• **Exercise directions**
The output should consist solely of the line containing "Track your order online or" and all lines after it through the final line of the entries below, reproduced exactly.

• **Records provided**
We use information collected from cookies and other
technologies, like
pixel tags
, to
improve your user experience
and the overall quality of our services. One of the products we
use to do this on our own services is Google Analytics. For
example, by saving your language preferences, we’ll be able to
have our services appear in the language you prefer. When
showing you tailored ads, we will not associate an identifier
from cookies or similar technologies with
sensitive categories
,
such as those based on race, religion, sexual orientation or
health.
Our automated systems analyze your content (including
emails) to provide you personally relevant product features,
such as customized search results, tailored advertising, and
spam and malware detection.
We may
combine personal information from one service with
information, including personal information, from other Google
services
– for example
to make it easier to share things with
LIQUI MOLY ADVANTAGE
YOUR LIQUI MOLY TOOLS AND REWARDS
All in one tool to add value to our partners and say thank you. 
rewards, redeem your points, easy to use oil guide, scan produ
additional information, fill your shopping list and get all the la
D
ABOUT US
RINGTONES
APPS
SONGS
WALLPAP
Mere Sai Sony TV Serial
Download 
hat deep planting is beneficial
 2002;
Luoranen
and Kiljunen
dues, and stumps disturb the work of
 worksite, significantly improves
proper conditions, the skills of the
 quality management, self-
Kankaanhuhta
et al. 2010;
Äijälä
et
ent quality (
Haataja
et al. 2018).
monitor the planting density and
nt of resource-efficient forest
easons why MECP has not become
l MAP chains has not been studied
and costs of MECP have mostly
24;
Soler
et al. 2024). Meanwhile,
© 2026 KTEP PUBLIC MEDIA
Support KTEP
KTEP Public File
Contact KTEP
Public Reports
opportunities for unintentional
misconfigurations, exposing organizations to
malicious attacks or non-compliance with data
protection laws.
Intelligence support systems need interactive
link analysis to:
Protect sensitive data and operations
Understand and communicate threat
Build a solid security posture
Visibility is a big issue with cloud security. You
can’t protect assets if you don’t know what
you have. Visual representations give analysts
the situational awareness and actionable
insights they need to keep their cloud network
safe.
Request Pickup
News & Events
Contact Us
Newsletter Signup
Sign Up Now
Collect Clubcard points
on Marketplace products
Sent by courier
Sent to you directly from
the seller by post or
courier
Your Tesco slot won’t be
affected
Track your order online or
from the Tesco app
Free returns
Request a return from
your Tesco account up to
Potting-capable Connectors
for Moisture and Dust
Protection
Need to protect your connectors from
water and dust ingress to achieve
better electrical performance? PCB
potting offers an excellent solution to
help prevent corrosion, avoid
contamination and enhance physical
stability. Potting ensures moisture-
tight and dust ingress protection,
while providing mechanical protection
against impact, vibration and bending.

• **Exercise answer**
Track your order online or
from the Tesco app
Free returns
Request a return from
your Tesco account up to
Potting-capable Connectors
for Moisture and Dust
Protection
Need to protect your connectors from
water and dust ingress to achieve
better electrical performance? PCB
potting offers an excellent solution to
help prevent corrosion, avoid
contamination and enhance physical
stability. Potting ensures moisture-
tight and dust ingress protection,
while providing mechanical protection
against impact, vibration and bending.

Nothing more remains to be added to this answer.